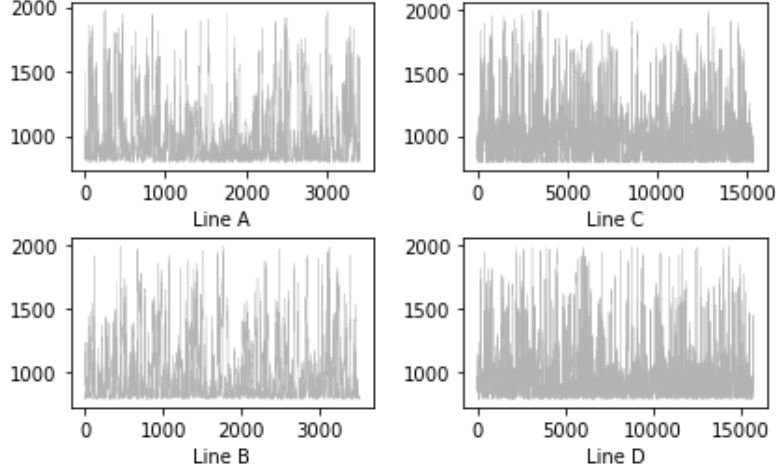
Figure 2. Cycle time (in seconds), per line.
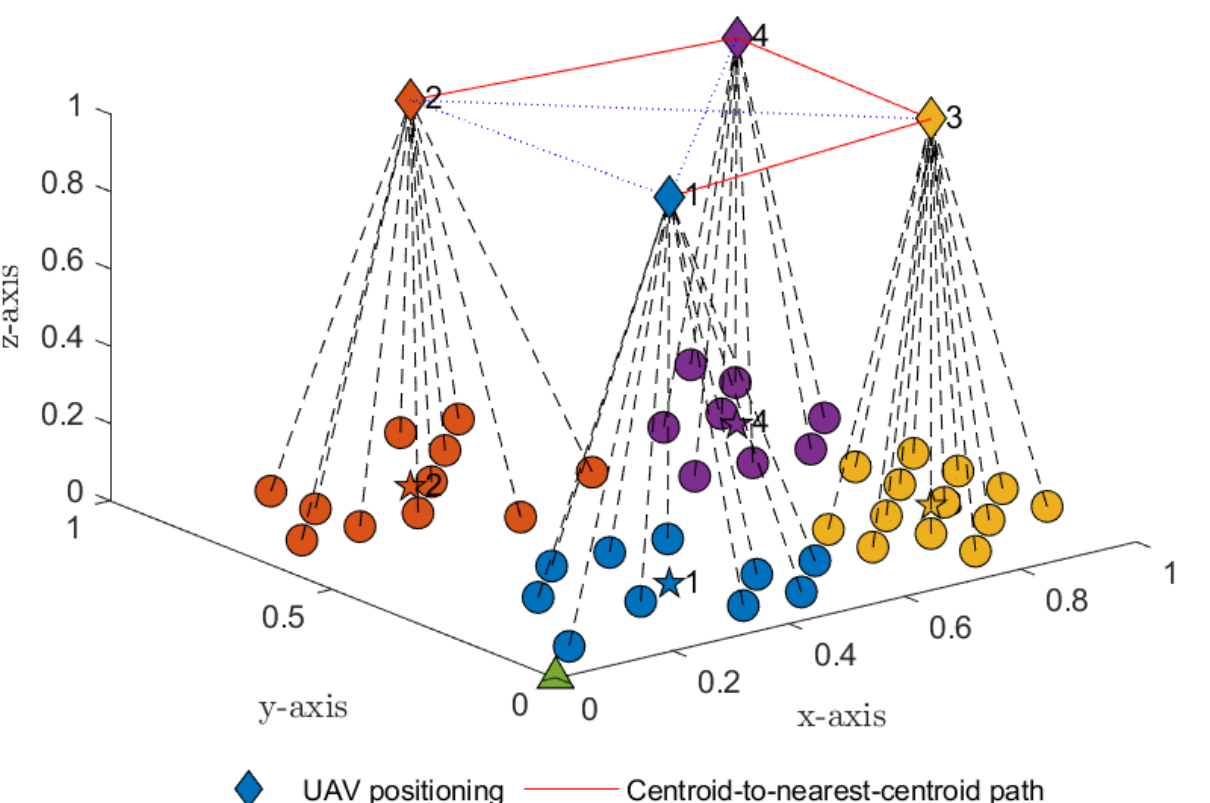
Figure 4. Joint UAV trajectory and the shortest path based on the centroid-to-next-nearest-centroid distance given by Algorithm 1 (i.e., C 1 → C 3 → C 4 → C 2 ). Algorithm 1 K -means clustering for the optimal number of subclusters and shortest path determined from a centroid to the next nearest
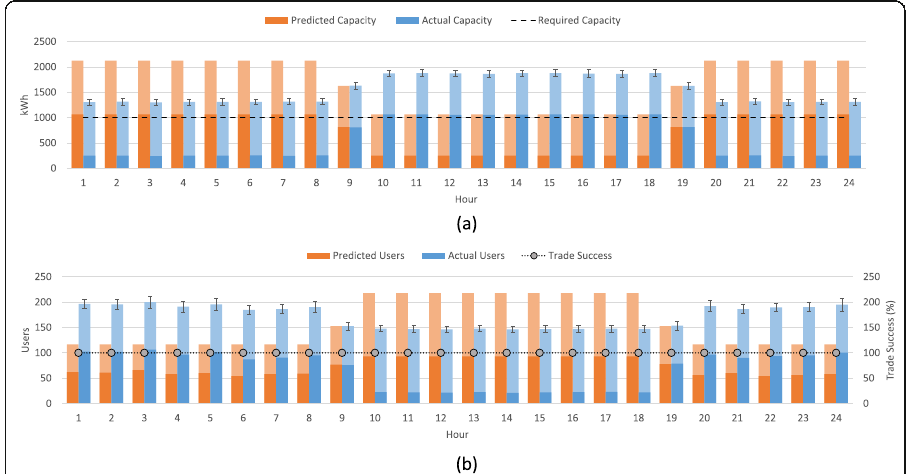
Fig. 13 Results from 100 simulated trades at iteration 40 of the experiment i.e. prior to any learning. Description as for Fig.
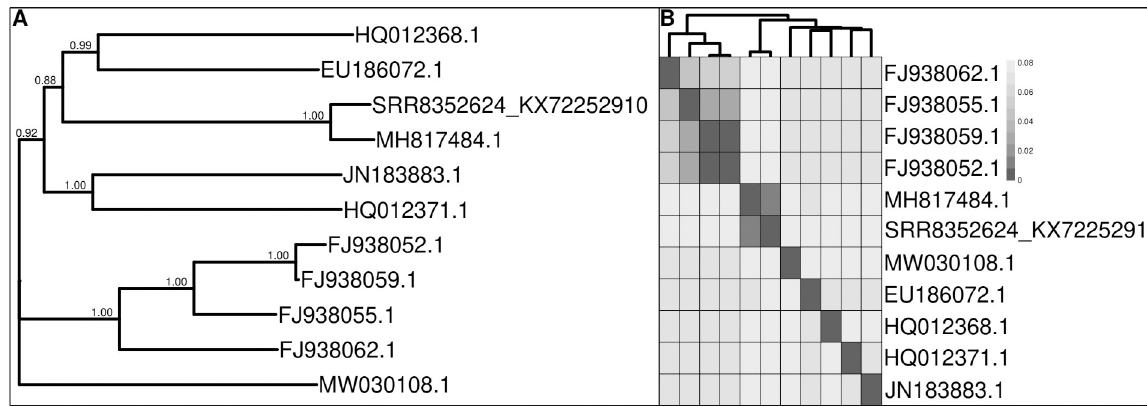
Fig 8. (A) Phylogenetic tree reconstructed for the best 10 BLAST hits using the consensus FCoV genome obtained using our pipeline and (B) pairwise sequence similarity shown on a heatmap of these sequences using raw distances (B). The sample name SRR8352624_KX72252910 represents the sequencing reads genotyped with our pipeline relying on alignments to the reference genome KX722529.1 and MH817484 shows the position of the publicly available reference genome of feline coronavirus strain FCoV-SB22[45].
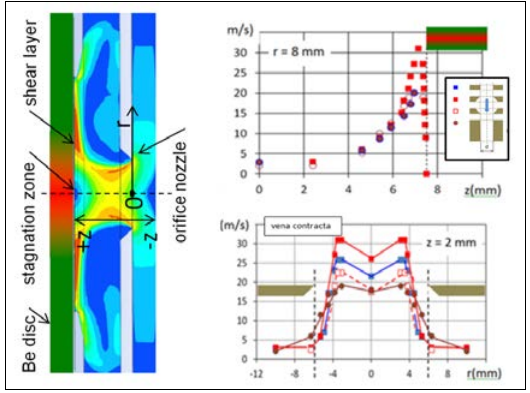
Fig. 3. Resulting velocity distribution of cooling fluid in the shear layer and vena-contracta region for various form of the orifice nozzle. The open sharp-edge orifice was selected as the optimal solution.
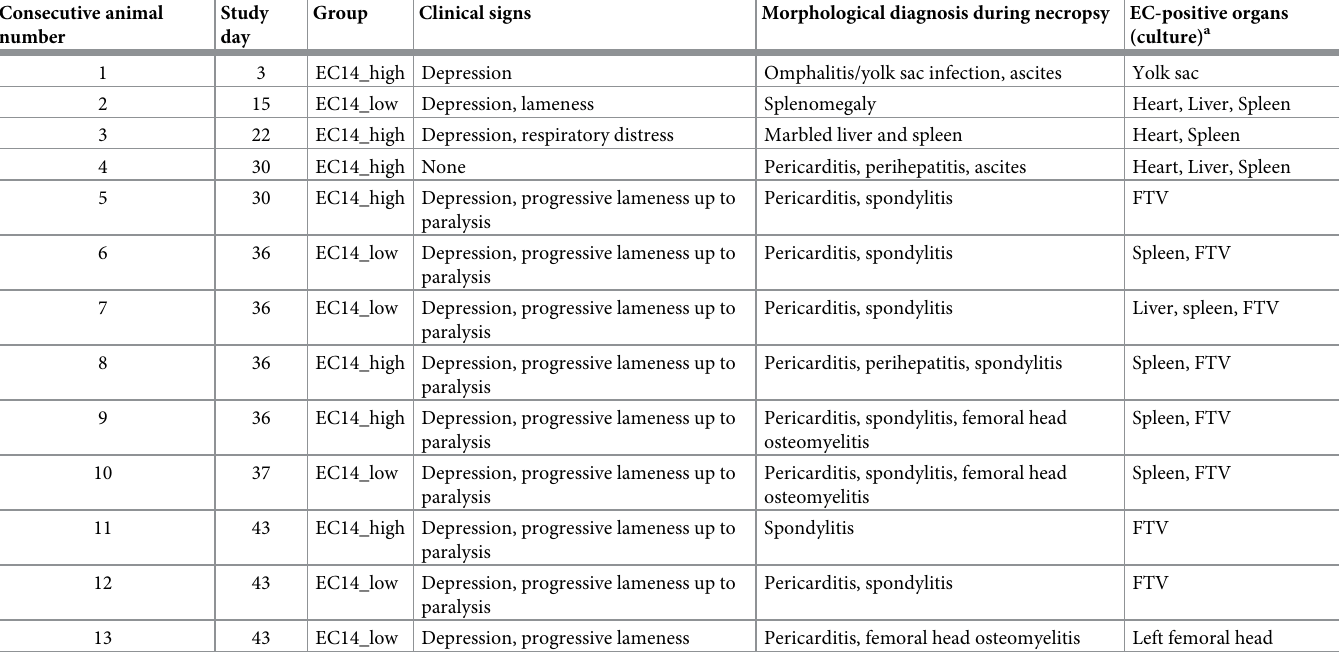
Table 1. EC-positive euthanized or dead birds at irregular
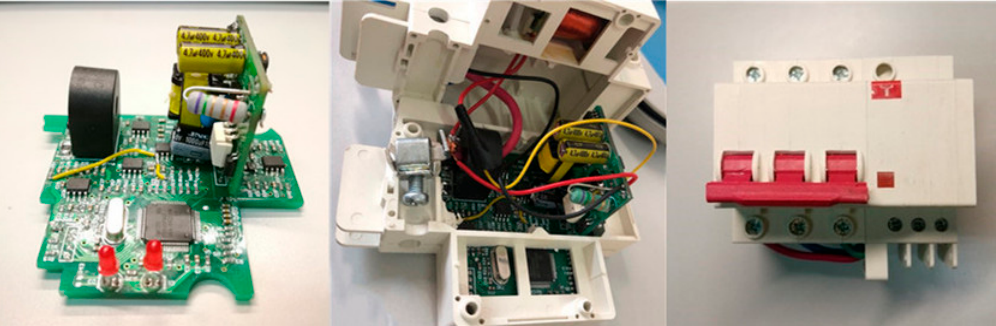
Figure 12. Prototype of an AFDD.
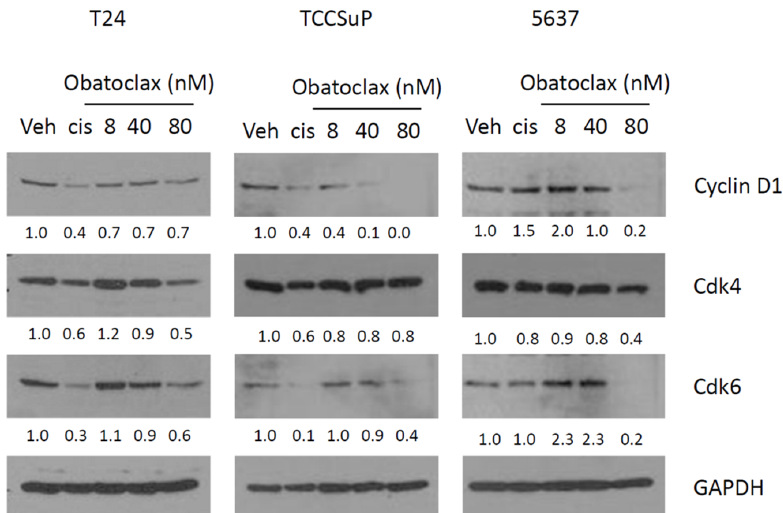
Figure 5. Dose curve experiments confirm that Obatoclax can cause the decreased expression of cyclin D1 and Cdk4/6. Treatment with Obatoclax caused dose-dependent reductions in the expression of cyclin D1 in TCCSuP and 5637 cells. In T24 cells, the highest dose of Obatoclax (80 nM) caused a slight reduction in cyclin D1 expression. A clear dose-dependent reduction in Cdk6 expression levels was observed in all three cell lines, while dose-dependent reductions in Cdk4 expression levels were observed in T24 and 5637 cells. (Veh = vehicle control, Cis = cisplatin).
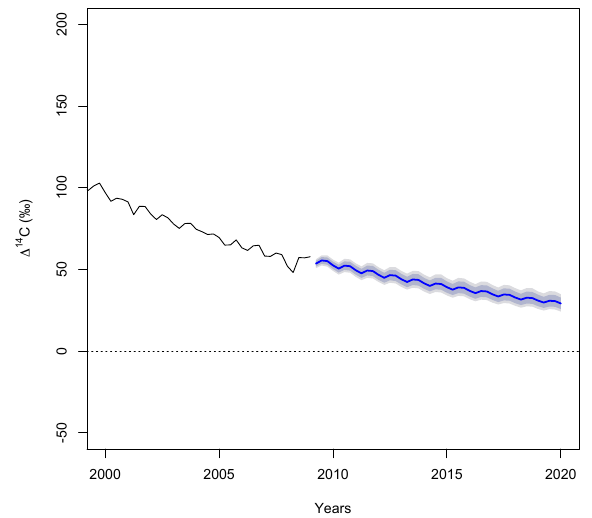
Figure 6. Forecast of the atmospheric radiocarbon data of the Northern Hemisphere zone 1 (Hua et al., 2013), including 80 and 95% prediction intervals, for the period 2010–2020 using the forecast package (Hyndman and Khandakar,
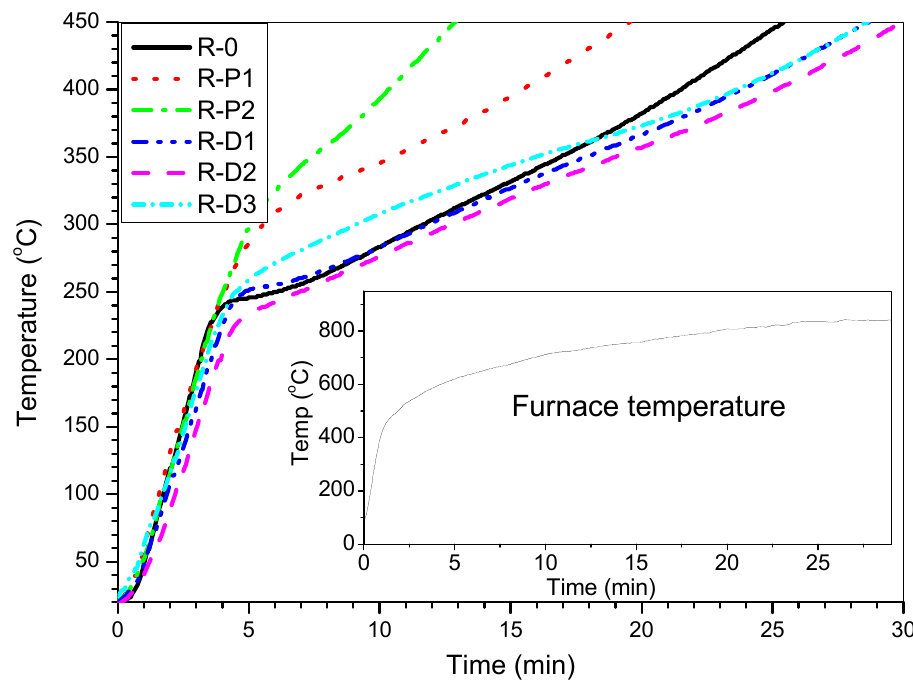
Figure 2. Thermal insulation curves for intumescent coatings with CNTs or PER-CNTs solid dispersions (measured during a furnace test). Table 2. Viscosity of the intumescent paints and results of the furnace test and thermogravimetric analysis of the intumescent coatings with CNTs or PER-CNTs solid disperions.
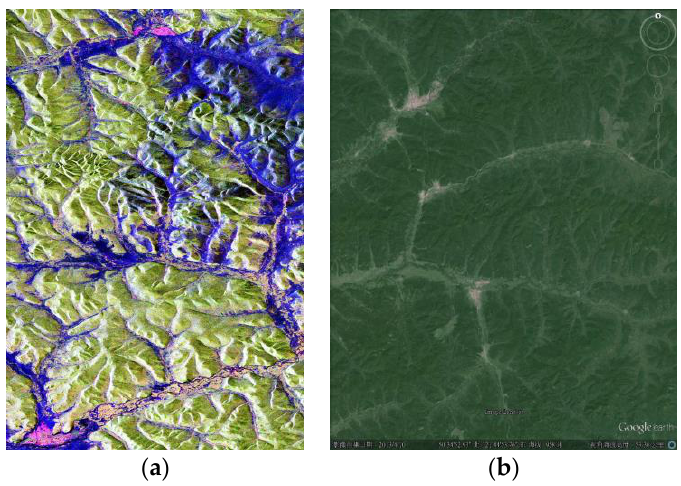
Figure 5. Test data sets in Genhe, the Great Xing'an Mountain area, China: ( a ) ALOS PALSAR data; and ( b ) optical data. Table 2. Description of the in-situ measurements of forests in the Remningstorp area.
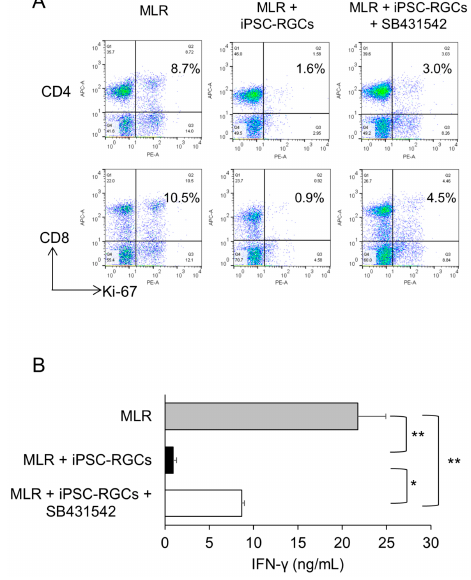
Figure 7. Capacity of TGF- β derived from iPSC-RGCs to suppress activation of T-cells. MLR cells were co-cultured with iPSC-RGCs (MLR:RGC ratio = 2:1) in the presence of the TGF- β inhibitor, SB431542. The activation of T-cells was analyzed with Ki-67 FACS and IFN- γ secretion with ELISA. ( A ) Representative data of Ki-67 FACS proliferation analysis. The percentage of double-positive cells that were co-cultured with iPSC-RGCs in the presence of SB431542 increased compared to that in co-cultures without SB431542. Numbers in the scatterplots indicate the percentage of double-positive cells for CD4 or CD8 and Ki-67. ( B ) Secretion of IFN- γ from MLR cells co-cultured with RGCs in the presence of SB431542 was significantly increased compared with no SB431542. The data represent the mean ± SD ( n = 3). * p < 0.05, ** p < 0.01.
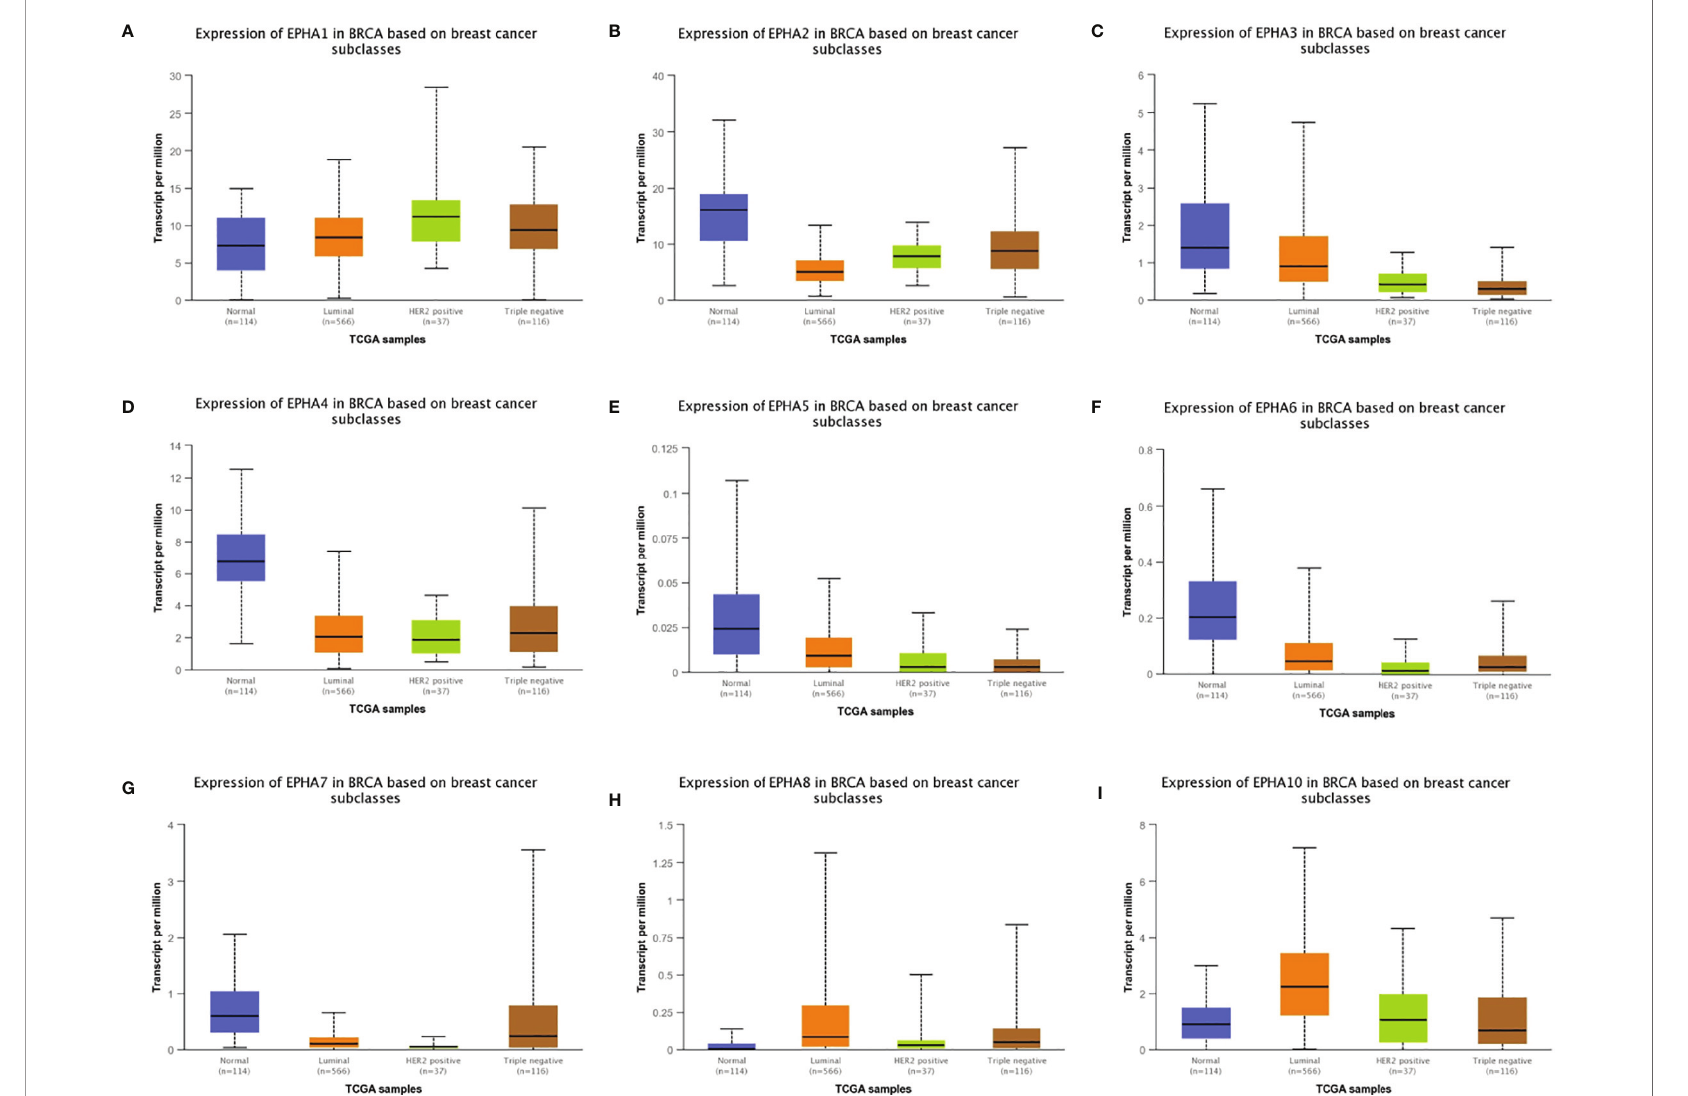
FIGURE 3 | The correlation between EphA family expression and molecular subtyping in breast cancer patients. The graphs produced from the UALCAN database showed the expression of EphA family genes in different molecular subtyping of breast cancer. The normal tissues were shown in red, the liminal types were shown in orange, the Her2-positive type were shown in green and the triple negative type were showed in brown. The EphA family genes include (A) EphA1; (B) EphA2; (C) EphA3; (D) EphA4; (E) EphA5; (F) EphA6; (G) EphA7; (H) EphA8; (I)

= = = =

Only one stretch of the listing is wanted: the lines starting at the one with "Figure 5. Test" and ending at the one with "Figure 7. Capacity", copied exactly and free of pictures.

* [EXPECTED OUTPUT]:
Figure 5. Test data sets in Genhe, the Great Xing'an Mountain area, China: ( a ) ALOS PALSAR data; and ( b ) optical data. Table 2. Description of the in-situ measurements of forests in the Remningstorp area.
Figure 7. Capacity of TGF- β derived from iPSC-RGCs to suppress activation of T-cells. MLR cells were co-cultured with iPSC-RGCs (MLR:RGC ratio = 2:1) in the presence of the TGF- β inhibitor, SB431542. The activation of T-cells was analyzed with Ki-67 FACS and IFN- γ secretion with ELISA. ( A ) Representative data of Ki-67 FACS proliferation analysis. The percentage of double-positive cells that were co-cultured with iPSC-RGCs in the presence of SB431542 increased compared to that in co-cultures without SB431542. Numbers in the scatterplots indicate the percentage of double-positive cells for CD4 or CD8 and Ki-67. ( B ) Secretion of IFN- γ from MLR cells co-cultured with RGCs in the presence of SB431542 was significantly increased compared with no SB431542. The data represent the mean ± SD ( n = 3). * p < 0.05, ** p < 0.01.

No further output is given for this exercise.